Subsidiairement, et en tant que de besoin, la SA Cofidis demande de prononcer la résiliation judiciaire du contrat, de condamner en conséquence, M. [J] au paiement des sommes restant dues par application des dispositions des articles 1224 et 1227 du code civil, de juger en tant que de besoin que s’appliqueront le cas échéant les dispositions de l’article 1231-6 du code civil prévoyant la majoration de 5 points du taux légal d’intérêt en cas de non-paiement dans les délais prescrits.

Encore plus subsidiairement et en tant que de besoin, si la déchéance du droit aux intérêts était prononcée, elle demande de condamner encore l’emprunteur au paiement des sommes empruntées, sous déduction des règlements opérés.

L’appelante demande enfin de condamner M. [J] à lui payer une somme de 500 euros par application de l’article 700 du code de procédure civile ainsi qu’aux entiers dépens de l’instance.

La déclaration d’appel et les conclusions ont été signifiées à M. [J] le 22 juin 2023 à domicile. Il n’a pas constitué avocat.

L’ordonnance de clôture a été rendue le 24 octobre 2023.

Sur ce, la cour,

I- Sur la demande principale

Le premier juge a déchu le prêteur de son droit aux intérêts pour trois motifs :

– défaut de vérification de la solvabilité de l’emprunteur (article L.312-16 du code de la consommation),

– absence de bordereau de rétractation détachable (article L.312-21 du code de la consommation,

– caractères de certains paragraphes d’une hauteur inférieure au corps 8 (article R.312-10 du code de la consommation).

L’appelante conteste le jugement sur ces trois points, qui seront examinés ci-dessous successivement.

A) Sur le moyen tiré de l’article L.312-16 du code de la consommation

Par application de l’article L.312-16 du code de la consommation ‘avant de conclure un contrat de crédit, le prêteur vérifie la solvabilité de l’emprunteur à partir d’un nombre suffisant d’informations fournies par ce dernier à la demande du prêteur’.

Le premier juge a, en substance, retenu qu’il n’apparaissait pas que le prêteur ait sollicité de l’emprunteur un justificatif relatif à la perception des allocations familiales de 129 euros pourtant déclarées dans la ‘fiche de dialogue revenus et charges’ produite.

Toutefois, il résulte des pièces communiquées qu’à l’appui de la fiche de dialogue déclarative qui mentionne un emprunteur marié avec deux enfants, en CDI, pour un revenu de 2 200 euros, ont été produites deux fiches de paye qui corroborent le montant déclaré, et une quittance de loyer justifiant de la charge principale de l’emprunteur (583,60 euros).

Ces éléments apparaissent suffisants pour remplir les conditions du texte susvisé, étant précisé de surcroît que le montant des allocations familiales pour deux enfants est fixe.
§
| Consigne |
Dans l'extrait de l'arrêt, recopiez sans rien changer le passage qui commence aux mots "Le premier juge a déchu" et s'arrête après "examinés ci-dessous successivement.". Les lignes placées plus bas ne sont pas nécessaires.
§
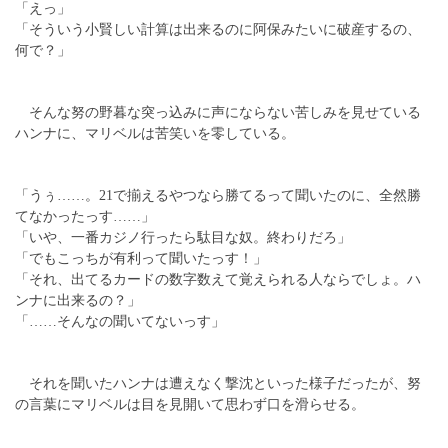
「えっ」
「そういう小賢しい計算は出来るのに阿保みたいに破産するの、
何で？」
そんな努の野暮な突っ込みに声にならない苦しみを見せている
ハンナに、マリベルは苦笑いを零している。
「うぅ……。21で揃えるやつなら勝てるって聞いたのに、全然勝
てなかったっす……」
「いや、一番カジノ行ったら駄目な奴。終わりだろ」
「でもこっちが有利って聞いたっす！」
「それ、出てるカードの数字数えて覚えられる人ならでしょ。ハ
ンナに出来るの？」
「……そんなの聞いてないっす」
それを聞いたハンナは遭えなく撃沈といった様子だったが、努
の言葉にマリベルは目を見開いて思わず口を滑らせる。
§
| Corrigé |
Le premier juge a déchu le prêteur de son droit aux intérêts pour trois motifs :

– défaut de vérification de la solvabilité de l’emprunteur (article L.312-16 du code de la consommation),

– absence de bordereau de rétractation détachable (article L.312-21 du code de la consommation,

– caractères de certains paragraphes d’une hauteur inférieure au corps 8 (article R.312-10 du code de la consommation).

L’appelante conteste le jugement sur ces trois points, qui seront examinés ci-dessous successivement.